Deep X-Ray Lithography (DXRL) is a manufacturing process by which a material, which changes its dissolution rate in a liquid solvent (developer) under high energy irradiation, is exposed through an X-ray mask to synchrotron radiation. The pattern of the mask is transferred to the material. This is possible by the availability of synchrotron radiation characterized by high brilliance and extreme parallelism. Coupled with electrodeposition, casting, hot embossing, molding, or microelectroerosion (the so called LIGA process), it allows using a wide range of materials: plastics, metals and alloys, ceramics. It is a very flexible tool for fabricating microdevices.

The beamline performs an irradiation of samples with controlled X-ray doses, favouring material science studies and the fabrication of microdevices made of new materials like silica, titania, carbon bucky papers, new TR polymers…

Therefore, DXRL is a key technique to fill the gap between the nano/bio scale (current target of cutting edge studies) and the macroscale, allowing manipulation and analysis of nano-sized objects.

The possibility to fabricate micromolds or microelectrodes for the production of small batches of microdevices, makes LIGA process suitable for industrial applications.

The facility provides access to the Deep X-ray Lithography beamline, equipped with a DEX02 Jenoptik scanner which allows a fully automatic exposure procedure, a scanning speed ranging from 1-50 mm/s, the irradiation of 4 inches masks and resist substrates (water cooled), horizontal and vertical apertures, and an exposure area of 54x84 mm. A set of 5 filters allows a tailored hardening of the beam so obtain a better dose contrast especially for thick resists. The exposures can be performed at 90 mbar in helium or nitrogen atmosphere. Specific sample holders have been designed for powder irradiation and new sample holders can be designed and constructed for particular applications.
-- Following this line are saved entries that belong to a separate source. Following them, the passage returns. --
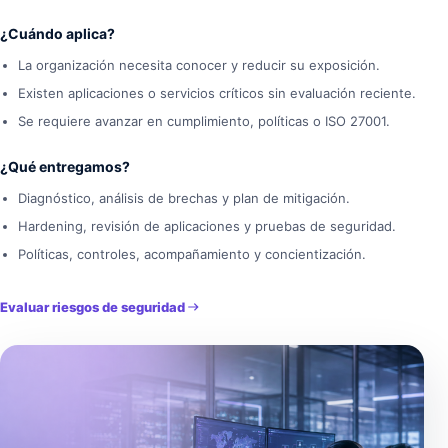
¿Cuándo aplica?
La organización necesita conocer y reducir su exposición.
Existen aplicaciones o servicios críticos sin evaluación reciente.
Se requiere avanzar en cumplimiento, políticas o ISO 27001.
¿Qué entregamos?
Diagnóstico, análisis de brechas y plan de mitigación.
Hardening, revisión de aplicaciones y pruebas de seguridad.
Políticas, controles, acompañamiento y concientización.
Evaluar riesgos de seguridad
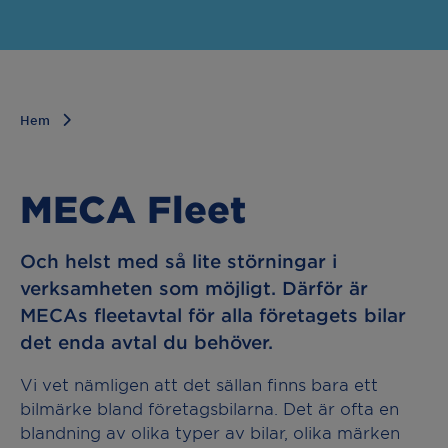
Hem
MECA Fleet
Och helst med så lite störningar i
verksamheten som möjligt. Därför är
MECAs fleetavtal för alla företagets bilar
det enda avtal du behöver.
Vi vet nämligen att det sällan finns bara ett
bilmärke bland företagsbilarna. Det är ofta en
blandning av olika typer av bilar, olika märken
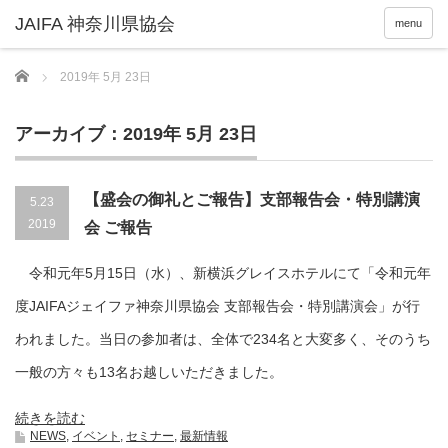
menu
Home
2019年 5月 23日
アーカイブ：2019年 5月 23日
【盛会の御礼とご報告】支部報告会・特別講演
5.23
2019
会 ご報告
令和元年5月15日（水）、新横浜グレイスホテルにて「令和元年
度JAIFAジェイファ神奈川県協会 支部報告会・特別講演会」が行
われました。当日の参加者は、全体で234名と大変多く、そのうち
一般の方々も13名お越しいただきました。
続きを読む
NEWS
,
イベント
,
セミナー
,
最新情報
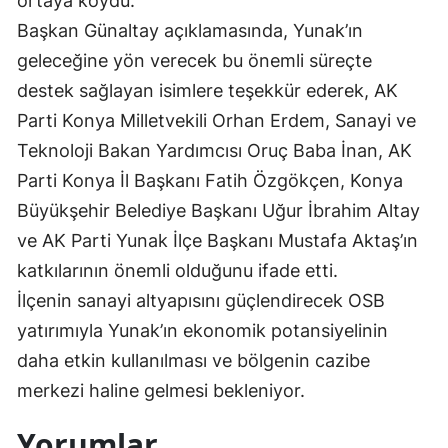
ortaya koydu.
Başkan Günaltay açıklamasında, Yunak’ın
Malatya
geleceğine yön verecek bu önemli süreçte
Manisa
destek sağlayan isimlere teşekkür ederek, AK
Kahramanmaraş
Parti Konya Milletvekili Orhan Erdem, Sanayi ve
Teknoloji Bakan Yardımcısı Oruç Baba İnan, AK
Mardin
Parti Konya İl Başkanı Fatih Özgökçen, Konya
Muğla
Büyükşehir Belediye Başkanı Uğur İbrahim Altay
Muş
ve AK Parti Yunak İlçe Başkanı Mustafa Aktaş’ın
katkılarının önemli olduğunu ifade etti.
Nevşehir
İlçenin sanayi altyapısını güçlendirecek OSB
Niğde
yatırımıyla Yunak’ın ekonomik potansiyelinin
Ordu
daha etkin kullanılması ve bölgenin cazibe
merkezi haline gelmesi bekleniyor.
Rize
Yorumlar
Sakarya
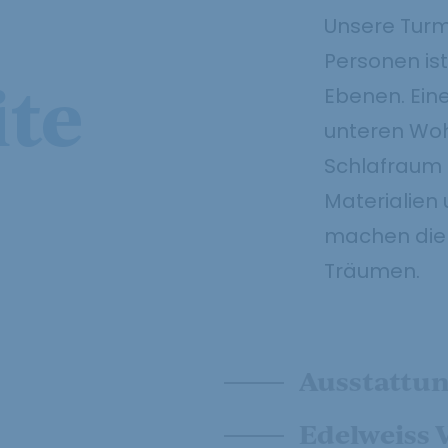
Unsere Turms
Personen is
te
Ebenen. Ein
unteren Wo
Schlafraum i
Materialien 
machen die 
Träumen.
Ausstattu
Edelweiss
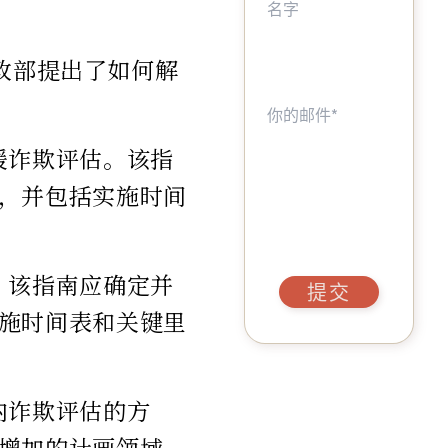
政部提出了如何解
援诈欺评估。该指
，并包括实施时间
。该指南应确定并
提交
施时间表和关键里
内诈欺评估的方
增加的计画领域，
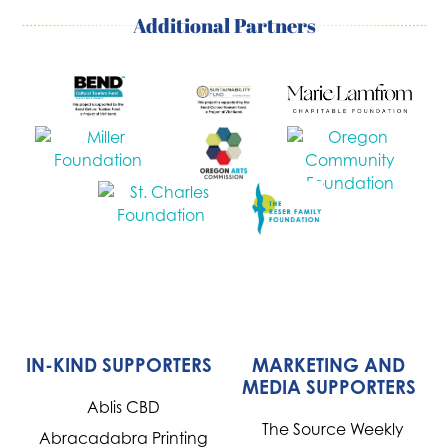
Additional Partners
IN-KIND SUPPORTERS
MARKETING AND
MEDIA SUPPORTERS
Ablis CBD
The Source Weekly
Abracadabra Printing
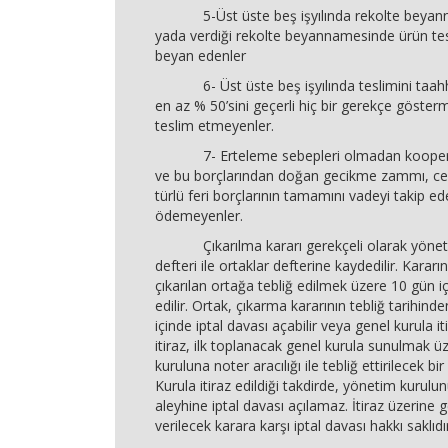
5-Üst üste beş işyılında rekolte beyan
yada verdiği rekolte beyannamesinde ürün t
beyan edenler
6- Üst üste beş işyılında teslimini taahhü
en az % 50’sini geçerli hiç bir gerekçe göste
teslim etmeyenler.
7- Erteleme sebepleri olmadan kooperati
ve bu borçlarından doğan gecikme zammı, ceza
türlü feri borçlarının tamamını vadeyi takip ede
ödemeyenler.
Çıkarılma kararı gerekçeli olarak yöneti
defteri ile ortaklar defterine kaydedilir. Kararı
çıkarılan ortağa tebliğ edilmek üzere 10 gün i
edilir. Ortak, çıkarma kararının tebliğ tarihinde
içinde iptal davası açabilir veya genel kurula it
itiraz, ilk toplanacak genel kurula sunulmak 
kuruluna noter aracılığı ile tebliğ ettirilecek bir 
Kurula itiraz edildiği takdirde, yönetim kurulu
aleyhine iptal davası açılamaz. İtiraz üzerine 
verilecek karara karşı iptal davası hakkı saklıdı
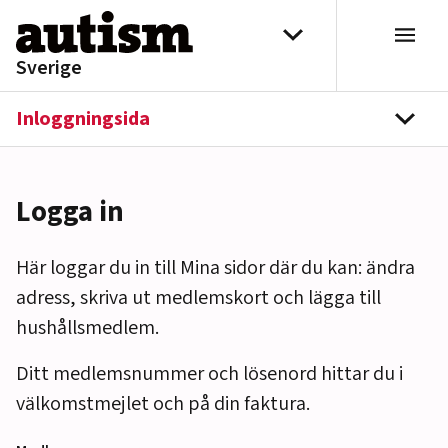
Hoppa till innehåll
Välj distrikt
Sverige
Inloggningsida
navi
Logga in
Här loggar du in till Mina sidor där du kan: ändra
adress, skriva ut medlemskort och lägga till
hushållsmedlem.
Ditt medlemsnummer och lösenord hittar du i
välkomstmejlet och på din faktura.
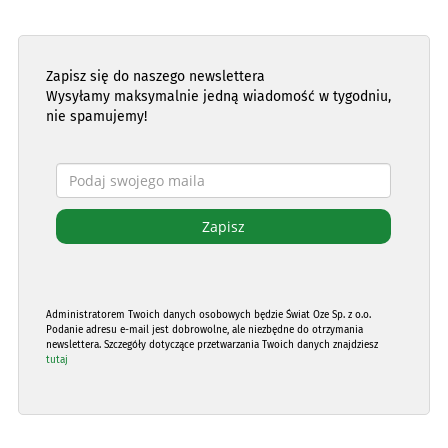
Zapisz się do naszego newslettera
Wysyłamy maksymalnie jedną wiadomość w tygodniu,
nie spamujemy!
Administratorem Twoich danych osobowych będzie Świat Oze Sp. z o.o.
Podanie adresu e-mail jest dobrowolne, ale niezbędne do otrzymania
newslettera. Szczegóły dotyczące przetwarzania Twoich danych znajdziesz
tutaj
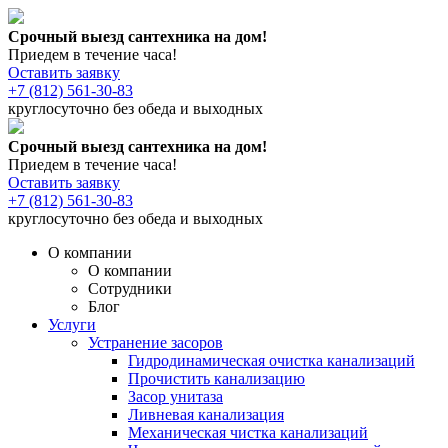
Срочный выезд сантехника на дом!
Приедем в течение часа!
Оставить заявку
+7 (812) 561-30-83
круглосуточно без обеда и выходных
Срочный выезд сантехника на дом!
Приедем в течение часа!
Оставить заявку
+7 (812) 561-30-83
круглосуточно без обеда и выходных
О компании
О компании
Сотрудники
Блог
Услуги
Устранение засоров
Гидродинамическая очистка канализаций
Прочистить канализацию
Засор унитаза
Ливневая канализация
Механическая чистка канализаций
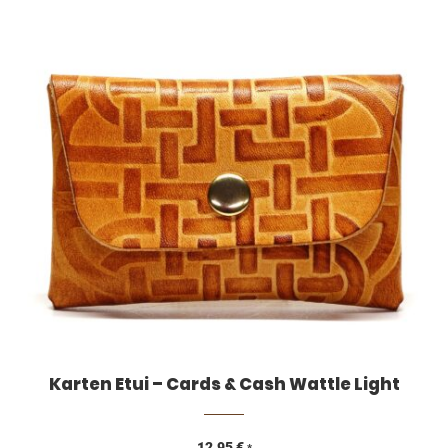
Karten Etui – Cards & Cash Wattle Light
12,95
€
A chemical lab with a chemical and a laminar hood, spin and dip-coater, oven (CARBOLITE, which reaches a maximum temperature of 1100 ˚C), balances, stirrers is available.

In order to characterize the structures, the following tools are available:

1- Optical Microscope LEICA MZ125

2- UV-VIS spectrometer (Cary 60, Agilent Technologies) equipped with a standard cuvette holder and a Slide-Mounted External Specular Reflectance. Interchangeable masks for examining small samples or small areas of large samples are provided.

3- FT- IR spectrometer (Alpha-T, Bruker Optics) equipped with modules for the analysis of different types of samples.